Jay Taylor just sent out a letter to his subscribers describing a meeting at the Committee for Monetary Research Education, Inc. and his fellow speaker, Stanley Sporkin, as “known for his uncompromising work as a lawyer and a judge.” Sporkin was the CIA general counsel during Iran Contra. Sporkin is a fixer and he is good at it. He left the bench in 2000, several years before a Houston federal district judge found that Sporkin had knowingly allowed a false affidavit to be filed when he was CIA General Counsel, framing Edwin Wilson falsely.
The following two links are from the website: whereisthemoney.org – The Stanley Sporkin Internet Hotseat:
Inquiry in Case of Arms Dealer Justice to Probe Conduct of Prosecution Washington Post, November 1, 2003
Opinion on Conviction; United States of America vs. Edwin Paul Wilson, Judge’s Opinion, US District Court, Southern District of Texas, October 27, 2003
I had the pleasure of sitting in Stanley Sporkin’s court for several years while he did a brilliant job of intentionally destroying my company, Hamilton Securities. Our litigation was a case study in how to make sure that a target is financially destroyed before it is are allowed to know its accuser, what they were accused of or have an opportunity to address allegations let alone have those allegations documented with evidence. Although it was expensive, watching Sporkin lie, trick and try to coach Department of Justice attorneys as they failed in their efforts to falsify evidence, gave me an invaluable education in the enforcement and judicial machinery of economic warfare.
Sporkin had our entire digital infrastructure seized and put under court control, including software tools and databases that allowed me and my team to track and analyze government cash and credit flows at a local level throughout America. It was that phenomenal digital infrastructure that taught me where the incredible opportunities are to reengineer government investment in a way that could significantly increase our quality of life and sustainability in America — not to mention ending drug trafficking and the war on drugs and the family and community pain and suffering they cause. After many years, when I finally got our records back, guess what? The most valuable software tools were gone — disappeared under court control.
When Sporkin retired from the bench, he joined Weil Gotshal, the law firm that represented Enron during the bankruptcy. He has since left the firm.
Why do I tell this story? As discussed in an earlier post, transparency is essential for the evolution of cooperative economic behavior.

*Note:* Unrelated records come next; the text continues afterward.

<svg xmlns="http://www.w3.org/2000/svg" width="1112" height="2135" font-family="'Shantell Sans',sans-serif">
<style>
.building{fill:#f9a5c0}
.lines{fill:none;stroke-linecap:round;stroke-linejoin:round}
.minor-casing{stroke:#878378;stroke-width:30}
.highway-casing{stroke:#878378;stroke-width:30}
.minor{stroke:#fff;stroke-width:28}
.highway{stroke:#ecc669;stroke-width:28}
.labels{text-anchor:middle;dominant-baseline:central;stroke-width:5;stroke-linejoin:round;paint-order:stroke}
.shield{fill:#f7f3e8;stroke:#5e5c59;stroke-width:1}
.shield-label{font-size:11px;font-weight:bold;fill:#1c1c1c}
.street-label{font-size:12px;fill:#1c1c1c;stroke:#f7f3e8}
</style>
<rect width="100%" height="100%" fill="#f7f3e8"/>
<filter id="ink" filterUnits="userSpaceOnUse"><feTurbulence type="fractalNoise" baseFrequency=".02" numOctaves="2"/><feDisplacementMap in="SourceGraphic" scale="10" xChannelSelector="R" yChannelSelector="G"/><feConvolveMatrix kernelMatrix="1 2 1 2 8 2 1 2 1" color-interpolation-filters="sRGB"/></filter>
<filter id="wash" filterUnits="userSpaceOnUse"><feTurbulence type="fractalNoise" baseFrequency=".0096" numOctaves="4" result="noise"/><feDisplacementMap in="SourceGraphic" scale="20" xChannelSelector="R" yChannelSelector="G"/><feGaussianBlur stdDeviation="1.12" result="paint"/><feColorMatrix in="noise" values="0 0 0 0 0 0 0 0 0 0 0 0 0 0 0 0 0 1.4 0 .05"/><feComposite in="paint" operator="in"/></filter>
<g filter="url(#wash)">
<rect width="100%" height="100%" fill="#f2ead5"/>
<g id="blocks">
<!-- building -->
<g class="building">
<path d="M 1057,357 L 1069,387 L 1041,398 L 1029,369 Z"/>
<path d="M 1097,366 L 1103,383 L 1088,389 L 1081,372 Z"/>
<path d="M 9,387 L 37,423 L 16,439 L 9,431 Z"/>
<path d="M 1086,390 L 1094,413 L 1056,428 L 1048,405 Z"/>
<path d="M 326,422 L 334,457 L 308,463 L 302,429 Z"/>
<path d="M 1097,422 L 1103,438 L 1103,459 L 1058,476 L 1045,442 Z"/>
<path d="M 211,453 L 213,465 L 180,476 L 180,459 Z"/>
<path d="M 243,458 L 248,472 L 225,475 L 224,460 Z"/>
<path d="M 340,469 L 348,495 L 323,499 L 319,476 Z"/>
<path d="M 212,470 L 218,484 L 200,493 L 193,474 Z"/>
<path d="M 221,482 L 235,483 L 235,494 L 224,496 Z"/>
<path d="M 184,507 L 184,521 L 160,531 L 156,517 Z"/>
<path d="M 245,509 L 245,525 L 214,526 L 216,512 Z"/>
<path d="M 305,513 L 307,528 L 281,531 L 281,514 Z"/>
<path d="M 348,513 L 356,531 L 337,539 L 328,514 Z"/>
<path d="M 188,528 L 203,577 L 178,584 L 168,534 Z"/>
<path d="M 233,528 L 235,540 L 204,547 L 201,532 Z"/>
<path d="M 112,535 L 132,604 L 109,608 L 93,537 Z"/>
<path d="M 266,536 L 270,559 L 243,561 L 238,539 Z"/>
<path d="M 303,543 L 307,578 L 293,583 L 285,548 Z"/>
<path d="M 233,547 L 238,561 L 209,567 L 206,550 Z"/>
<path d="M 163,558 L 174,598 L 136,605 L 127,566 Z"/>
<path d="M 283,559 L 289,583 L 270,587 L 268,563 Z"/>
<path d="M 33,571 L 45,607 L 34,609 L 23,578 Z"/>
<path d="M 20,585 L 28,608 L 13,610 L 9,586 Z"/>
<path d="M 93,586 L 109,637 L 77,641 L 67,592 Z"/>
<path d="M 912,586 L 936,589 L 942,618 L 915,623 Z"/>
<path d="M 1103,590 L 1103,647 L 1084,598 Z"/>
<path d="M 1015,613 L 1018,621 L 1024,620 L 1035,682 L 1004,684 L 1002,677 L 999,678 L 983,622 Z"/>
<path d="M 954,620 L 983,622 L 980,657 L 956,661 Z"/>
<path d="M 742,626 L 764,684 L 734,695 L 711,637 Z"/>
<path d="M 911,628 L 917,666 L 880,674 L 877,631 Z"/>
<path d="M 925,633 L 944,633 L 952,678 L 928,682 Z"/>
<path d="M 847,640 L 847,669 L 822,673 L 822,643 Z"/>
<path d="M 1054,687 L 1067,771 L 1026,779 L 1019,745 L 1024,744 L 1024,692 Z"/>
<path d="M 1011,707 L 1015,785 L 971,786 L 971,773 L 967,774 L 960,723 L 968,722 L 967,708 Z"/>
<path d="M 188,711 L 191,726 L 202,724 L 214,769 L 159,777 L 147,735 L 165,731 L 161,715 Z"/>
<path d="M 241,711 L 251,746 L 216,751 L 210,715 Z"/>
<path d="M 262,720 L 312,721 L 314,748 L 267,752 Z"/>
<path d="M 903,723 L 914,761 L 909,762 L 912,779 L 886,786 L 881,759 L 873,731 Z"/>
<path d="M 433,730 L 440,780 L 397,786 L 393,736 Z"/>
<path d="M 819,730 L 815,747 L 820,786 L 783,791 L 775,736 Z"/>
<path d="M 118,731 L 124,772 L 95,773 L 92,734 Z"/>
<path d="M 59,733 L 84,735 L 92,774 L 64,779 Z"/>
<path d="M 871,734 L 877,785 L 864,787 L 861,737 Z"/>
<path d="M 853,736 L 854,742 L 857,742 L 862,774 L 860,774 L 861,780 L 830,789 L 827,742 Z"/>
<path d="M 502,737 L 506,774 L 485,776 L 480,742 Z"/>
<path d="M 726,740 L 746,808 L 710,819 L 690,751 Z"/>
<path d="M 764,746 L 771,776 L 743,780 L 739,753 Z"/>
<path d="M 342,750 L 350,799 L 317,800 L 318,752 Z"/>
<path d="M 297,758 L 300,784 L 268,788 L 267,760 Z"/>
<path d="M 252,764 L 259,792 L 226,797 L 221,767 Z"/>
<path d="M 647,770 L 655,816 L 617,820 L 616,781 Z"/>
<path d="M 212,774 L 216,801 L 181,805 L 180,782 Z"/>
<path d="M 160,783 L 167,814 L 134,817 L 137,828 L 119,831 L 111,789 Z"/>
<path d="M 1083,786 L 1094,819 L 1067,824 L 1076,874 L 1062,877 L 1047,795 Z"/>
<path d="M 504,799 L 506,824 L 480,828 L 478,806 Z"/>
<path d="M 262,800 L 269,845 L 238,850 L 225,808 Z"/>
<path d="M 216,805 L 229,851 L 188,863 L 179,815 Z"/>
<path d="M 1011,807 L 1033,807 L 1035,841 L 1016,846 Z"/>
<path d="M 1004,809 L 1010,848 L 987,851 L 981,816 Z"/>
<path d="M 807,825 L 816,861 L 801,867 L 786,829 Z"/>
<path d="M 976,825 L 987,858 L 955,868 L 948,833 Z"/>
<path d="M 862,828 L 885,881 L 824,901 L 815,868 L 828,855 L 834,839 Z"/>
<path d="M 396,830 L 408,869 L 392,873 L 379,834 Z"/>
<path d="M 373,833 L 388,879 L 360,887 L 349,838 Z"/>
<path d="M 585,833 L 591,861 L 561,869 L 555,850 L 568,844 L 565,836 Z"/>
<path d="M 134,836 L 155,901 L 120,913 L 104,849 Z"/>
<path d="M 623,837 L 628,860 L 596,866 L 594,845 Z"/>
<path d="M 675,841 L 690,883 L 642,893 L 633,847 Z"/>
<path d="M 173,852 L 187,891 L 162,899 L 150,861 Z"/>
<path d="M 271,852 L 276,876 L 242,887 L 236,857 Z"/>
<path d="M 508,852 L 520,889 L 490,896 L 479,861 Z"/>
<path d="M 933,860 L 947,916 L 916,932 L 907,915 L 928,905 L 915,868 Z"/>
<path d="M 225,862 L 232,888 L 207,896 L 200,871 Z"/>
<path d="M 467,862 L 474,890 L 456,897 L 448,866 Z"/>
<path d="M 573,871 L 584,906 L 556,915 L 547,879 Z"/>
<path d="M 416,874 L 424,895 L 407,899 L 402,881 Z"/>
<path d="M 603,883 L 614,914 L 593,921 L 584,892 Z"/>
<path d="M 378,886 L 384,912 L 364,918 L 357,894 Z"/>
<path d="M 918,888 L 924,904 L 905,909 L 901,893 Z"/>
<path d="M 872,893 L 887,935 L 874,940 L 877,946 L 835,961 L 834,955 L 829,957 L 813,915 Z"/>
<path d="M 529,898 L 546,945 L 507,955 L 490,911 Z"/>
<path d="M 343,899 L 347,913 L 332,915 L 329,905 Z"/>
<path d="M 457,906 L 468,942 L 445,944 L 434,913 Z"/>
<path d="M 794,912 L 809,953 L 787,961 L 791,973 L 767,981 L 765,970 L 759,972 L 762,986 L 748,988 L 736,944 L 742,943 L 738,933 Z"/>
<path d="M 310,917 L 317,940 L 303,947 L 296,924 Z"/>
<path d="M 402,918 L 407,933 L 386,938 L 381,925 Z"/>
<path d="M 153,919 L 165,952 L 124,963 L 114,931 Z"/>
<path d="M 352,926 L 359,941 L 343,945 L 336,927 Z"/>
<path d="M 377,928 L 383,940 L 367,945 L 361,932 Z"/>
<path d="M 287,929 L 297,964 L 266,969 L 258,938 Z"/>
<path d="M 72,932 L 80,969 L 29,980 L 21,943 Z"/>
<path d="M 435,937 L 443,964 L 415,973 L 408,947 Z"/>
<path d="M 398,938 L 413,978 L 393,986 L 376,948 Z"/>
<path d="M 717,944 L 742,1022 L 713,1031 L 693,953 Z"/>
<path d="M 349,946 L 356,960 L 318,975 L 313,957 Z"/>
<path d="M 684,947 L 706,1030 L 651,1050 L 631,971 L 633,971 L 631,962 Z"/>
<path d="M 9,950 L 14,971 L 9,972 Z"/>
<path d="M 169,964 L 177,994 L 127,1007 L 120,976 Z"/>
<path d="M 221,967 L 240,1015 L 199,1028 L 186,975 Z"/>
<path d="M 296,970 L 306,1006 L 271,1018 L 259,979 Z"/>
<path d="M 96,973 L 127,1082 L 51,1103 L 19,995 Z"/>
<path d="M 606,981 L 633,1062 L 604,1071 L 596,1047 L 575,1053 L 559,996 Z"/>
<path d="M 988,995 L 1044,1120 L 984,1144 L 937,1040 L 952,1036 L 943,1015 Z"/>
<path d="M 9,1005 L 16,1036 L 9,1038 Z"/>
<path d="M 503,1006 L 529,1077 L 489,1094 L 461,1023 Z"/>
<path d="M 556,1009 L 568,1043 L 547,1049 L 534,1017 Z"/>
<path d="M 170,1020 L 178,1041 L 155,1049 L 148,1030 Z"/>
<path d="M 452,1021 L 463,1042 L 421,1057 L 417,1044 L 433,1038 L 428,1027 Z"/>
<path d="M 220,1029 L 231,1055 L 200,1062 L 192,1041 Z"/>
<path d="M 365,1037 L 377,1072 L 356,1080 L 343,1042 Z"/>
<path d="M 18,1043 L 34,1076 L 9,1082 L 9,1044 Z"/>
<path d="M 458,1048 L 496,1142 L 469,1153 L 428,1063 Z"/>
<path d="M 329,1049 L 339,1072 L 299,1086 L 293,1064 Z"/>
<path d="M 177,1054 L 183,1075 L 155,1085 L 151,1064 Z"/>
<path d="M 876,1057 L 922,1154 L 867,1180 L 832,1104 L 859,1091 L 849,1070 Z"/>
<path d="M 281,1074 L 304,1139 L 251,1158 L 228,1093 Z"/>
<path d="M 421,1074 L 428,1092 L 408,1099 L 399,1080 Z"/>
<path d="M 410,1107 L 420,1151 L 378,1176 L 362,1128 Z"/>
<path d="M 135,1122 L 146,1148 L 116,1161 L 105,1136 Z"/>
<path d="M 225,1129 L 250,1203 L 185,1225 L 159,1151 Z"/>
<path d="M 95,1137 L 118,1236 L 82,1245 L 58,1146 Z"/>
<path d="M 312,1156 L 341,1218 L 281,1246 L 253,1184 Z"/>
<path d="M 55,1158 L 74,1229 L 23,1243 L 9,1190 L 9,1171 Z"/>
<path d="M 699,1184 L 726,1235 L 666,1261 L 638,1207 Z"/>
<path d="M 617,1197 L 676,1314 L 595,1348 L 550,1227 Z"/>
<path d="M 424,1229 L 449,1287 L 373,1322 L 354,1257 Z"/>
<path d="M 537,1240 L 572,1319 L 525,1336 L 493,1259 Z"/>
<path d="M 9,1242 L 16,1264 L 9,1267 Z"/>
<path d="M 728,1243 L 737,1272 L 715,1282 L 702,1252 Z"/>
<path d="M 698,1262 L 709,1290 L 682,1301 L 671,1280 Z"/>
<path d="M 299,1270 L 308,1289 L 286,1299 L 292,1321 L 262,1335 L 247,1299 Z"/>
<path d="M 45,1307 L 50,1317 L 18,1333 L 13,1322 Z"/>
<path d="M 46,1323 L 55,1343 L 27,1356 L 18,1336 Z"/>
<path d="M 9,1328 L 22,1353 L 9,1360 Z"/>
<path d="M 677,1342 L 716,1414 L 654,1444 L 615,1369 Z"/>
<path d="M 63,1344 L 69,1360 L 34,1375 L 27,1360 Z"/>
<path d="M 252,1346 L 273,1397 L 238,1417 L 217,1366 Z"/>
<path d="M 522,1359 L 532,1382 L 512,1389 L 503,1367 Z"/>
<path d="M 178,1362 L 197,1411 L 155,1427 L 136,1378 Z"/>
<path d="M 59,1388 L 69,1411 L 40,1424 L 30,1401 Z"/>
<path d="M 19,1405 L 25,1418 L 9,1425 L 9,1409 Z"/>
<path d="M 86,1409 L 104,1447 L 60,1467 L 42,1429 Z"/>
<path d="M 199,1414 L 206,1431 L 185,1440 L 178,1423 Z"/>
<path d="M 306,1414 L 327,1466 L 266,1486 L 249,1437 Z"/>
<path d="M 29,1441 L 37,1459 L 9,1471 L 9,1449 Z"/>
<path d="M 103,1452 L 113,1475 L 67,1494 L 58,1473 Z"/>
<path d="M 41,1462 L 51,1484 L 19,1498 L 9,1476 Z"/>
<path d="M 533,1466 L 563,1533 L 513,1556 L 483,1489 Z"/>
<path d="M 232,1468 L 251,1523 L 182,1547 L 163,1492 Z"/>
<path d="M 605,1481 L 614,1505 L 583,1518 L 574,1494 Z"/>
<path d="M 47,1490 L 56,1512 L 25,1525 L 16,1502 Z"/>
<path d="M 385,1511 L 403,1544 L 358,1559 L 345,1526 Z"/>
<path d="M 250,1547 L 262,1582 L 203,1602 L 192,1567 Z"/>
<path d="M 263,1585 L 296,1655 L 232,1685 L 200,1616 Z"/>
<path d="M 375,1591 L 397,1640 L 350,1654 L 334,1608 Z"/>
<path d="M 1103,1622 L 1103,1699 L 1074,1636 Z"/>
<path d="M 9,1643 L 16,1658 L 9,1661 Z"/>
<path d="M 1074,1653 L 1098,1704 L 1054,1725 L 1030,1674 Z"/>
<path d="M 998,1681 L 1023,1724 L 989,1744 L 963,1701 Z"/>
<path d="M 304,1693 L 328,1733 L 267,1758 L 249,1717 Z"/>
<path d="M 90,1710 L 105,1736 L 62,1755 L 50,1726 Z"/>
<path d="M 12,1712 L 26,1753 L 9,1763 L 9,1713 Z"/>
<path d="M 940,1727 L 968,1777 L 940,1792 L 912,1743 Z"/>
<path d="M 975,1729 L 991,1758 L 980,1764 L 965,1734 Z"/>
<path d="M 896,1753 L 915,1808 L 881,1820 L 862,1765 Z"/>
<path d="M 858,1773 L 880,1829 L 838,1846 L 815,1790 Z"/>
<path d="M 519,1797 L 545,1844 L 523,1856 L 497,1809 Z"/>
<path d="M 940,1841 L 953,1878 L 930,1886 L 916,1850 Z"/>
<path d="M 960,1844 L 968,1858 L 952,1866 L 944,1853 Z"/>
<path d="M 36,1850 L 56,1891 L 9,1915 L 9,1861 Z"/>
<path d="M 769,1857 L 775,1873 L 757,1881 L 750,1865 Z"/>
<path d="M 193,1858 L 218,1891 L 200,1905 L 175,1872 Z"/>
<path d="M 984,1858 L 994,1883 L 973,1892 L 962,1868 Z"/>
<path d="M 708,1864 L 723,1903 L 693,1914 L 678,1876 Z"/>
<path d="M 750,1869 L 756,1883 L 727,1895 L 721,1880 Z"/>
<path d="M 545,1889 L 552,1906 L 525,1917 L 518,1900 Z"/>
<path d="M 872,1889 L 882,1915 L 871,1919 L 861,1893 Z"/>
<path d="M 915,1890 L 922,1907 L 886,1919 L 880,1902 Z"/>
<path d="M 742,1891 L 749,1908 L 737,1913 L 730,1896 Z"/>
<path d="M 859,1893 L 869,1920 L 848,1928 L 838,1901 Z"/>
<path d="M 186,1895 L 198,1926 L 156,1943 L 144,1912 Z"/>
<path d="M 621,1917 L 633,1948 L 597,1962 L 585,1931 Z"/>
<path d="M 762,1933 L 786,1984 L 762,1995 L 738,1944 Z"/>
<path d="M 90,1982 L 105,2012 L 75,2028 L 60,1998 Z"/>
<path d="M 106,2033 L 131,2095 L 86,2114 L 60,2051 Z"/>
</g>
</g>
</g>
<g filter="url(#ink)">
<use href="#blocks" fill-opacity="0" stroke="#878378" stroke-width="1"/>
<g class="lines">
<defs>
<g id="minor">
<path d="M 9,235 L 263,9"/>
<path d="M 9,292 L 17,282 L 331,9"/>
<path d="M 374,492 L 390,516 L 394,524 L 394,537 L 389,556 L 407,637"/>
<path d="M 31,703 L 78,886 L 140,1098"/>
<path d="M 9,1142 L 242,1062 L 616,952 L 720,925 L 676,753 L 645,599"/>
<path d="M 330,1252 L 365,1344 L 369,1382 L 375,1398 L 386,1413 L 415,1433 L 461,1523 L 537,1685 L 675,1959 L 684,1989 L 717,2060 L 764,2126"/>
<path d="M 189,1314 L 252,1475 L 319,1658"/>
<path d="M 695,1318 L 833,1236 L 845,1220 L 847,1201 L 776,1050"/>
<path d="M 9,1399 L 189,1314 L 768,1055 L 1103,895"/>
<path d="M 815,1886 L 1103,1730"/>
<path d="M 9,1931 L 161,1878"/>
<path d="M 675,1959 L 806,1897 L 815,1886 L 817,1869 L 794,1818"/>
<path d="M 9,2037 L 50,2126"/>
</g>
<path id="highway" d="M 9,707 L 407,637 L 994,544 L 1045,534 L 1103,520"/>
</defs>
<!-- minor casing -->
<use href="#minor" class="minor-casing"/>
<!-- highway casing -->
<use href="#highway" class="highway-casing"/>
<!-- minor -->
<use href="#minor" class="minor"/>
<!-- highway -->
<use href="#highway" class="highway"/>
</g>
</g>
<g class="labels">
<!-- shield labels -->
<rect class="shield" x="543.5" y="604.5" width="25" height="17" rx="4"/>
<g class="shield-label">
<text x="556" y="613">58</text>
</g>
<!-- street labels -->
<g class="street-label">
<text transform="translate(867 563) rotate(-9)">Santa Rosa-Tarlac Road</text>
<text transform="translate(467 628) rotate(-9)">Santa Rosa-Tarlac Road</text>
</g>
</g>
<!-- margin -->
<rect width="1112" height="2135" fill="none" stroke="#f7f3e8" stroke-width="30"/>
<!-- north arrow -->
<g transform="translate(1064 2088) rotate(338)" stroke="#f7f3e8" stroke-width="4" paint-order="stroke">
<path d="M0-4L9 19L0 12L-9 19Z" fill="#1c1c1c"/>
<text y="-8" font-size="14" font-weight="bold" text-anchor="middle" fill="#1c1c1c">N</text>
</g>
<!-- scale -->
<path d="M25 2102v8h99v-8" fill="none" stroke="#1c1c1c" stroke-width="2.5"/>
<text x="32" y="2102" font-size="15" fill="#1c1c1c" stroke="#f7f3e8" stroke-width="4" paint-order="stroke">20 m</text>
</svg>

If someone like Sporkin can remain socially acceptable to people committed to monetary integrity, then crime will continue to pay and the extraordinary gapping between our cost of capital and the cost of capital of insiders like those who pull Sporkin’s strings will continue to grow, irrespective of what monetary reforms are discussed.
In a nutshell:
No transparency of dirty players = crime pays = more slow burn. This means that transparency of illegal activities and players is a condition precedent to truly successful mission investing.